Latvia to join Shaky Eurozone Club in 2014
Sunday, 17 February 2013

Despite continuing recession in the eurozone another country is joining. Latvia is switching from the lat to the euro next year.

­The transition to the common European currency is going to happen on January 1, 2014 after Latvian President Andris Berzins signed the law to introduce of euro on Friday.

In January the legislation was adopted by the Latvian parliament. After the adoption Latvian Foreign Minister Edgars Rinkevics said the country had already met the Maastricht criteria and would request a convergence report from the European Commission and the European Central Bank on Latvia's readiness to join. “'From an economic and financial point of view, we do not see anymore hurdles in joining the euro-zone,” Rinkevics said, the Baltic Course reported.

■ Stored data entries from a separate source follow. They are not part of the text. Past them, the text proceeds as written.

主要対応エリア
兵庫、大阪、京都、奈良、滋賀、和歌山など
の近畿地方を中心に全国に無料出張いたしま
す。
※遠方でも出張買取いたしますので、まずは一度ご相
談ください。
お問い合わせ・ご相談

Latvia’s Prime Minister Valdis Dombrovskis says “the alternative to the eurozone is being relegated to the periphery of Europe… joining the eurozone is in Latvia’s best long-term interests.”

A TNS survey shows over 63% of the population do not support the decision. The low level of public support made it possible for a referendum will be held on the issue. Last week, however, Harmony Center, Latvia’s biggest opposition party said it won’t seek a referendum on the euro. “Harmony Center considers delaying the ‘Euro adoption policy law’ to be an irresponsible action” since an elected parliament made the decision said Janis Urbanovics, the party’s parliamentary leader.

Latvia will become the 18th country to join the euro area, and the second Baltic state to do so. Lithuania intends to adopt the Euro by January 2015. The 2008 crisis made joining the euro less attractive for some countries, with Poland and the Czech Republic deciding not to enter the monetary union.